• Extrait fourni:
━━━━

Elle vient d'obtenir un prix d'interprétation à Vense pour son rôle dans "Place Vendôme", de Nicole Garcia, qui sort le 7 octobre. On la verra bientôt dans le dernier film de Leos Carax. Il se dégage d'elle une impression de force, de détermination. Pas l'ombre d'une lassitude. Elle triture nerveusement la bande qui entoure sa main gauche : une blessure sans gravité. Dehors, sur cet aérodrome désolé de la banlieue parisienne, il pleut. Elle tourne "Belle-maman", sous la direction de Gabriel Aghion. Elle est belle, aimable, détendue. Elle répond aux questions sans détour. Franchement, Catherine Deneuve est épatante.

Qu'éprouve-t-on lorsqu'on reçoit un prix d'interprétation ?
Quelque chose d'assez jubilatoire et d'éphémère. On est à la fois heureux d'être distingué et en même temps c'est un peu déstabilisant d'être la seule à recevoir une récompense... Je dis ça, mais les acteurs sont toujours tellement portés sur leur personne !

Avez-vous encore quelque chose à prouver ?
Un prix, cela prouve que par rapport à un personnage, un rôle, un film, on ne s'est pas trompé, qu'on a tenu sa promesse jusqu'au bout. Et puis c'est une satisfaction, un plaisir. Je ne sais pas quel effet ça m'aurait fait il y a quinze ans. En tous les cas, je ne prends pas ça avec désinvolture. Je ne suis pas blasée.

"Place Vendôme" se déroule dans le milieu luxueux de la joaillerie. Vous aimez les bijoux ?
Oui. J'aime les pierres au sens minéral ; j'aime beaucoup les diamants. C'est tellement fort, à la fois transparent et totalement dur. Résistant. J'aime les toucher, les voir. J'ai rapporté de Chine une pierre d'eau, que je conserve depuis dix ans dans une coupe d'eau que je change très régulièrement. Elle est supposée grossir. On dirait un petit animal. J'ai aussi une météorite, un morceau de lave noire de Tenerife. Je les regarde, je les prends dans mes mains.

Jouer une femme délaissée, brisée par l'alcool, n 'est-ce pas un pari risqué ?
Jouer ce rôle m'a fait très peur. L'acoolisme et la folie pour une actrice sont des tentations faciles. Je craignais de tomber dans les clichés. Je sentais que je ferais quelque chose de juste si physiquement on sentait ma vulnérabilité. Pas de maquillage. J'avais confiance en Nicole Garcia. Je savais qu'elle n'utiliserait que ce qui servait le personnage. Les visages démaquillés sont toujours plus émouvants.

Un acteur qui boit, c'est fréquent ?
Les acteurs ne peuvent pas se permettre une telle dérive. Ils peuvent avoir des cuites, une période comme ça, mais ça ne peut pas durer longtemps, sinon c'est très vite fini pour eux.

Une actrice, ça vieillit bien ?

━━━━

• Informations fournies:
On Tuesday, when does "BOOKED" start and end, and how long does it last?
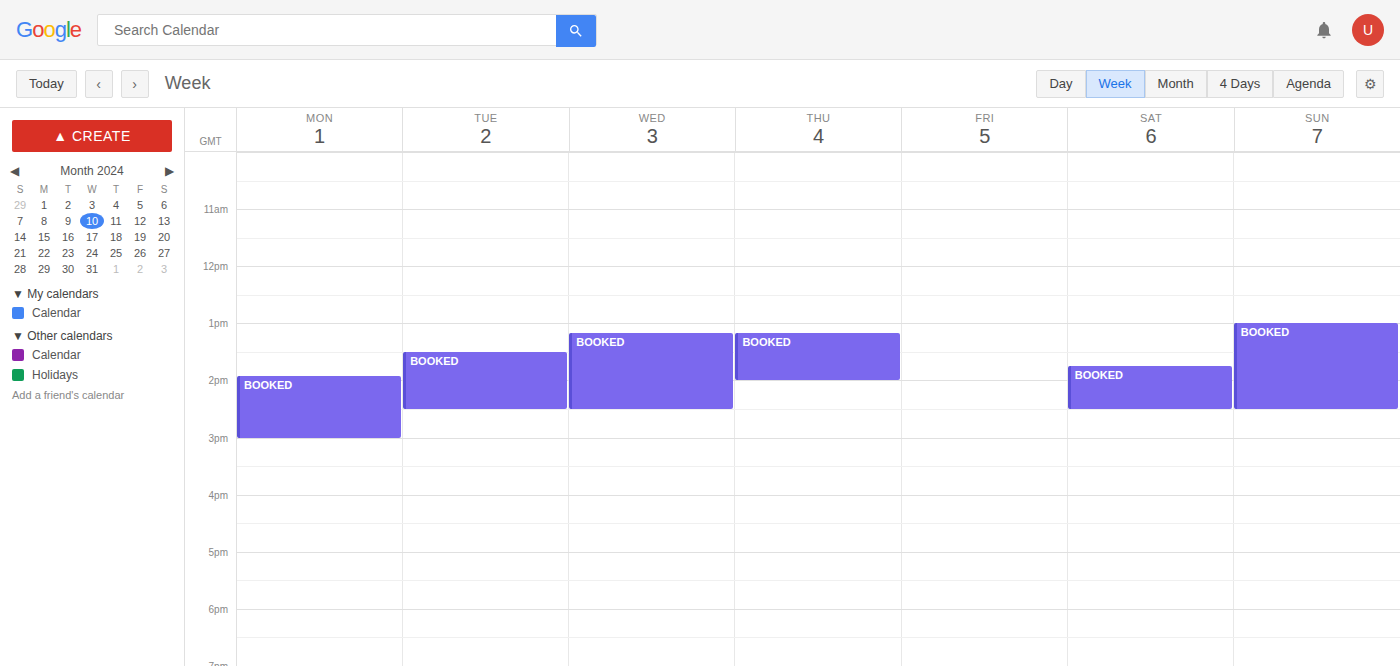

━━━━

• Travail à faire: Poursuivez l'entretien avec Catherine Deneuve à partir de la dernière question posée.

• Réponse à l'exercice:
Je trouve que je ne suis pas tellement vieille pour mon âge. Et puis, en me voyant dans la peau d'une femme alcoolique, on pensera peut-être que j'ai eu du courage, que je suis gonflée. De toute façon, le temps ne joue pas pour moi. Autant accepter et choisir des rôles qui me correspondent.

Vous arrive-t-il d'être jalouse de femmes plus jeunes ?
Ça ne fait pas partie de mon caractère. Je ne suis pas jalouse des femmes. Très fataliste pour ça. Je ne les vois pas comme des rivales. La vie est pleine d'appâts et d'intérets, si une femme est séduisante et qu'un homme tombe sous le charme, eh bien...

La nostalgie ne vous guette pas ?
Quand il faut se lever le matin très tôt et faire preuve d'une certaine vivacité, parfois je me dis que... Mais non. J'essaye de m'y faire, même si c'est très difficile de se voir changer. Je crois que c'est pire pour les hommes parce qu'on n'en parle pas. Mais toutes les femmes qui disent que ça ne les emmerde pas de vieillir sont des menteuses.

Au fil des rôles, on apprend à mieux se connaître ?
L'être humain est tellement mystérieux. On ne se connaît jamais vraiment, tout compte fait. Je sais que je n'en ai pas encore fini avec moi-même. Et puis il y a des choses auxquelles on n'a pas envie de faire face. Les acteurs sont tellement habitués à .se regarder, c'est peut-être un moyen d'échapper à soi-même. On vit beaucoup trop avec soi-même.

Dans le film, un personnage - une Libanaise - déclare que dans son pays, une femme qui n'a pas d'enfant est un monstre. Cela vous choque-t-il ?
C'est une Orientale. Les femmes qui ne veulent pas avoir d'entant, ça m'attriste toujours un peu. Il y a quelque chose qui a manqué. C'est tellement enrichissant. N'en déplaise a Simone de Beauvoir, être mère procure physiquement une émotion particulière.

Et être grand-mère ?
Qu'est ce que ça veut dire d'être grand-mère ? Aujourd'hui, les femmes travaillent, et moi encore plus. J'aimerais avoir davantage de temps pour pouvoir faire ce que les grands-mères faisaient autrefois, mais je n'y parviens pas réellement. En revanche, je trouve absolument adorable d'avoir un bébé à la maison.

Votre fille, c'est vous en plus jeune ?
Je suis très proche de ma fille. Mais elle a une personnalité à part. J'essaye de lire ce qu'elle va devenir, ce vers quoi elle va aller.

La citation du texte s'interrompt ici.